• **Görev listesi**:
[1] Chargers draft yazısında "5. Tur 175." ile başlayıp "seçimlerinden birisi olabilir." ile biten bölümü hiç değiştirmeden çıktı olarak ver.
[2] Chargers draft yazısını son cümlesinden itibaren devam ettir.

• **Sayfa metni**:
--------

Perry için yapılabilecek en basit yorum on yıl önce oynuyor olsaydı ilk turdan seçileceğiydi. Koşu oyununda çok etkili, blok atlatmakta başarılı ve size doğru dümdüz koşsa pek memnun olmayacağınız tarzdan bir oyuncu. Tek sıkıntısı (ve 10 yıl sonra dördüncü turdan seçilmesine neden olan da bu) pas oyununda etkisiz kalması. Zone oynamak, kısa ve orta mesafe pasları savunma görevini Perry’e vermek ona yardımcı olacaktır. Bu draft’ın temasına uygun bir seçim olduğu ise aşikar. Ayrıca sırf Manti Te’o kaçınılmaz ayak sakatlığını yaşadığında Denzel Perryman’ın yanına Joshua Perry’i koyup “Perry men” ikilisini oluşturmak için bile değer bu seçim…

5. Tur 175. Seçim: Jatavis Brown, OLB, Akron:

Sıra en sevdiğim seçimde. Küçük bir okulun oyuncusu olduğu için hakkında çok fazla bilgi sahibi olmadığımız oyuncular her zaman beni en çok mutlu eden seçimlerdir. Zaten ikinci tur mock draft’i yapmamdan bu tarz değişik şeyleri sevdiğimi anlamışsınızdır diye tahmin ediyorum. Jatavis Brown’un maçlarını izlediğinizde atletizmi direkt olarak göze çarpıyor. Beraber oynadığı adamlardan üç dört gömlek üstün olduğu daha ilk snap’te belli oluyor. Diğer seçimlere göre daha fazla öğrenmesi gereken şey olduğu aşikar fakat muazzam bir potansiyeli var. Bundan 3-4 yıl sonra bakıp beşinci turda ne işi varmış diyebiliriz. Ayrıca Chargers’ın Brown’ı strong safety pozisyonunda kullanabileceği de konuşuluyor. Eğer SS’de tutar ise bütün draft’ın en iyi seçimlerinden birisi olabilir.

--------

[Vücut veya el anahtar nokta verileri]

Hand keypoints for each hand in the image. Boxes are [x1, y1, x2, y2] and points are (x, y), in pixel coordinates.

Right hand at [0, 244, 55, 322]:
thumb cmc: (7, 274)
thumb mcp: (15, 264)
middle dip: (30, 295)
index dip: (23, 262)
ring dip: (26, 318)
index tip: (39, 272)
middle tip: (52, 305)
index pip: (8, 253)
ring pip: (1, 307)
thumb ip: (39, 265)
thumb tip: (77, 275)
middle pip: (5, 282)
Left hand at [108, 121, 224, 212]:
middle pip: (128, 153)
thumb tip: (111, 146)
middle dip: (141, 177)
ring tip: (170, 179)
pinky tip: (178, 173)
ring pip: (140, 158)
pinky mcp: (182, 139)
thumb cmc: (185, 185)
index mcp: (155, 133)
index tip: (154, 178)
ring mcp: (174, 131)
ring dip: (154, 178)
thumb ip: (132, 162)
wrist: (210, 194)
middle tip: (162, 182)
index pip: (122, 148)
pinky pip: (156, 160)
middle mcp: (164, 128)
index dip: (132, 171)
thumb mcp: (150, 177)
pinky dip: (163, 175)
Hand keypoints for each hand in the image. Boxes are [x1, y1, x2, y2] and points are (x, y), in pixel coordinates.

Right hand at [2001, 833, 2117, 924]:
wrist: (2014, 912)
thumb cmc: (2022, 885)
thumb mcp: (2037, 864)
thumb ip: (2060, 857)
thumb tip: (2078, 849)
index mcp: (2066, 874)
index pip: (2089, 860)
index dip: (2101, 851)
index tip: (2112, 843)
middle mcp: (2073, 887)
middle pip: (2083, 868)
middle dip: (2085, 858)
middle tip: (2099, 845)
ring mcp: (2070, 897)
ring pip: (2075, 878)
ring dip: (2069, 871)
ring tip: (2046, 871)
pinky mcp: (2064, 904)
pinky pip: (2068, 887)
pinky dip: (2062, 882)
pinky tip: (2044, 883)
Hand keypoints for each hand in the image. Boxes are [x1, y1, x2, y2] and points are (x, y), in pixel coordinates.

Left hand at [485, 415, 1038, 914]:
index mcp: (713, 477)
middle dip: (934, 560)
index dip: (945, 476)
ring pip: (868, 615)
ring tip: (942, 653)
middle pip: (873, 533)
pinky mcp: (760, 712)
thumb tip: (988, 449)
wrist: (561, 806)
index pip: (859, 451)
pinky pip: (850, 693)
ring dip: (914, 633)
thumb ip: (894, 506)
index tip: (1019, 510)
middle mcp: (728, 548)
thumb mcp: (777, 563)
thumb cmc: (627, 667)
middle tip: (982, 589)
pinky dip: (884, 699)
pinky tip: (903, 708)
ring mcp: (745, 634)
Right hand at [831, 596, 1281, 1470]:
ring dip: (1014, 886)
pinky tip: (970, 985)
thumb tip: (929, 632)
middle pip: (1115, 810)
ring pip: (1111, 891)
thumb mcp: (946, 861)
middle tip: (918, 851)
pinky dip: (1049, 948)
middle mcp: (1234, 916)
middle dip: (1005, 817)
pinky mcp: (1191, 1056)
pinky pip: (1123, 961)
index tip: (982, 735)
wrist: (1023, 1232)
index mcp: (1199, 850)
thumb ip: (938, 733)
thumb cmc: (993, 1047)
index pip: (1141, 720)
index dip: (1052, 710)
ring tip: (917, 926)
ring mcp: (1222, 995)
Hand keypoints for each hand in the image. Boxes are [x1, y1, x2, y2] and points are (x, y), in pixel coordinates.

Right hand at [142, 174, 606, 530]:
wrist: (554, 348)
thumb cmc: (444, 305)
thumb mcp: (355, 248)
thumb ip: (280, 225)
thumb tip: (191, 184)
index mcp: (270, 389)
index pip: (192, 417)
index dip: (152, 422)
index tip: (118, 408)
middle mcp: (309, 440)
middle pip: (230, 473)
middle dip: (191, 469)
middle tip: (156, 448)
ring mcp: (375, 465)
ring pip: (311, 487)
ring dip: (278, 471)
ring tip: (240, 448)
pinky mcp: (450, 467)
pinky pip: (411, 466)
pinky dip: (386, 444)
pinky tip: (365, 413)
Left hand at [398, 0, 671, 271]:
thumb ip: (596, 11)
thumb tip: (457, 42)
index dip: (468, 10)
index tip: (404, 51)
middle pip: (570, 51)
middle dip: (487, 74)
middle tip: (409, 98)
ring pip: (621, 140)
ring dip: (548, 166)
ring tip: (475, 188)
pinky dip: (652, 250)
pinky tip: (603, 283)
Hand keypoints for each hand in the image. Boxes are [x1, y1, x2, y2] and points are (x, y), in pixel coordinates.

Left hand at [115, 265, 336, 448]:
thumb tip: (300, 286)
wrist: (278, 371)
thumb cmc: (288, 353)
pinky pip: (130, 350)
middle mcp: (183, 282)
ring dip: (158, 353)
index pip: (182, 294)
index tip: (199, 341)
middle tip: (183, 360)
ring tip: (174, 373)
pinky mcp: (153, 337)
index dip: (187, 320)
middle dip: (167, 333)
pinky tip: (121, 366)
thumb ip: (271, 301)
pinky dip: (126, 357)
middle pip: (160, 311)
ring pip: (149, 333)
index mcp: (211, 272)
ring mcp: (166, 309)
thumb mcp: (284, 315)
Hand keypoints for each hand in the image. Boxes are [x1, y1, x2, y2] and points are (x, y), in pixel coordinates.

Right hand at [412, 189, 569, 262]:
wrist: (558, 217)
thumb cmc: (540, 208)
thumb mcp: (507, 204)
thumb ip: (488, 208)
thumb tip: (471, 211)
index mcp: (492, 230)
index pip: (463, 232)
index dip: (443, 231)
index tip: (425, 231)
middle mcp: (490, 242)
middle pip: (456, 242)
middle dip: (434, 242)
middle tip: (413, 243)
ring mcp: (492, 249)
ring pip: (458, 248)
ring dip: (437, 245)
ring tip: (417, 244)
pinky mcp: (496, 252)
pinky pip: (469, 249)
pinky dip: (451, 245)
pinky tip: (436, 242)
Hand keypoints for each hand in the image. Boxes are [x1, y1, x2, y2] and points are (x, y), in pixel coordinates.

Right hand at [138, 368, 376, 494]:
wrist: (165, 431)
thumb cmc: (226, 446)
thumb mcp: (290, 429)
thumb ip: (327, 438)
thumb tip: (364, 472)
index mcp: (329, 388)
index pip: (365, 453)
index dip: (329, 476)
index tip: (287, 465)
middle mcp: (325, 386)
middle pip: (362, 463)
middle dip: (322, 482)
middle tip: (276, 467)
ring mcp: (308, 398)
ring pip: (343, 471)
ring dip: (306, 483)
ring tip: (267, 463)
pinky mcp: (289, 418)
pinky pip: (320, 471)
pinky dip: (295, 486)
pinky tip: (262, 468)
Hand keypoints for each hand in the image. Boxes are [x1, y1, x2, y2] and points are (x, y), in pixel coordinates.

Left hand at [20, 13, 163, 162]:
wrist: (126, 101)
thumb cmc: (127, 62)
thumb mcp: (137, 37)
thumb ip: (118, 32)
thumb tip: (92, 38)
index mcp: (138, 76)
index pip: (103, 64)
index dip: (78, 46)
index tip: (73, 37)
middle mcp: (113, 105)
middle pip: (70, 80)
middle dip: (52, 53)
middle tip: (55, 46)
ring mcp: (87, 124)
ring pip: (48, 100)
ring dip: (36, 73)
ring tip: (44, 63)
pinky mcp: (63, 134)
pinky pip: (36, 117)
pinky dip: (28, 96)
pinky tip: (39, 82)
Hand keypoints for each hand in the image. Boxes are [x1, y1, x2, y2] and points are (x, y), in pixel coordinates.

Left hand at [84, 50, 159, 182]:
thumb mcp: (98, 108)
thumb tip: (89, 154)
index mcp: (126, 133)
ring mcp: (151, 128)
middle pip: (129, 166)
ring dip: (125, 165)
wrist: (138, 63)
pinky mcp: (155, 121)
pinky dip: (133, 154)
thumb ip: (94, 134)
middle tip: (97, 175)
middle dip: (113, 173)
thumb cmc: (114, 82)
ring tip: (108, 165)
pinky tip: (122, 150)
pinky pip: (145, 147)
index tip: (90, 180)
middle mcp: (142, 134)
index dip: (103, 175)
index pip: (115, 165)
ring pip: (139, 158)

--------

• **Verilen yanıtlar**:
[1]
5. Tur 175. Seçim: Jatavis Brown, OLB, Akron:

Sıra en sevdiğim seçimde. Küçük bir okulun oyuncusu olduğu için hakkında çok fazla bilgi sahibi olmadığımız oyuncular her zaman beni en çok mutlu eden seçimlerdir. Zaten ikinci tur mock draft’i yapmamdan bu tarz değişik şeyleri sevdiğimi anlamışsınızdır diye tahmin ediyorum. Jatavis Brown’un maçlarını izlediğinizde atletizmi direkt olarak göze çarpıyor. Beraber oynadığı adamlardan üç dört gömlek üstün olduğu daha ilk snap’te belli oluyor. Diğer seçimlere göre daha fazla öğrenmesi gereken şey olduğu aşikar fakat muazzam bir potansiyeli var. Bundan 3-4 yıl sonra bakıp beşinci turda ne işi varmış diyebiliriz. Ayrıca Chargers’ın Brown’ı strong safety pozisyonunda kullanabileceği de konuşuluyor. Eğer SS’de tutar ise bütün draft’ın en iyi seçimlerinden birisi olabilir.

[2]
6. Tur 179. Seçim: Drew Kaser, P, Texas A&M:

İki yıl önce “Punters are people too.” (Punter’lar da insan) t-shirt’ü giyen adamı hatırlıyor musunuz? İşte Drew Kaser o adam. Emektar punter Mike Scifres, Chargers için yıllarca çok çok iyi oynadı, hatta Indianapolis Colts’a karşı bir playoff maçını resmen tek başına kazandı. Fakat Donald “Goddammit” Brown adamını kaçırıp Scifres’ın sakatlanmasına neden olduğundan bu yana toparlanamadı. Yaşlandı ve yıllık üç milyon dolar alıyordu. Tom Telesco, Kaser’ı seçmek için kartı doldurduğunda Scifres’ı arayıp takımdan kesildiğini söyledi. Kaser nasıl bir oyuncu mu? Buyrun:

6. Tur 198. Seçim: Derek Watt, FB, Wisconsin:

JJ Watt’ın kardeşi, Melvin Gordon’ın rekor kırdığı yıl beraber oynadığı fullback. Hem Melvin Gordon ile olan ilişkisinden, hem de ailesinden dolayı yapılmış bir seçim. Temaya uyuyor. Kendisi, önceki yıl en iyi ikinci block yapan fullback bütün üniversite liginde. Melvin Gordon’a bir touchdown bile yaptırsa kardır.

7. Tur 224. Seçim: Donovan Clark, OG, Michigan State:

Kendisi hakkında herhangi bir fikrim olmamakla beraber iyi bir programda oynamış ve geçtiğimiz yıl tek bir sack bile yaptırmamış bir oyuncu. Ancak çok büyük ihtimalle practice squad’a kalacak.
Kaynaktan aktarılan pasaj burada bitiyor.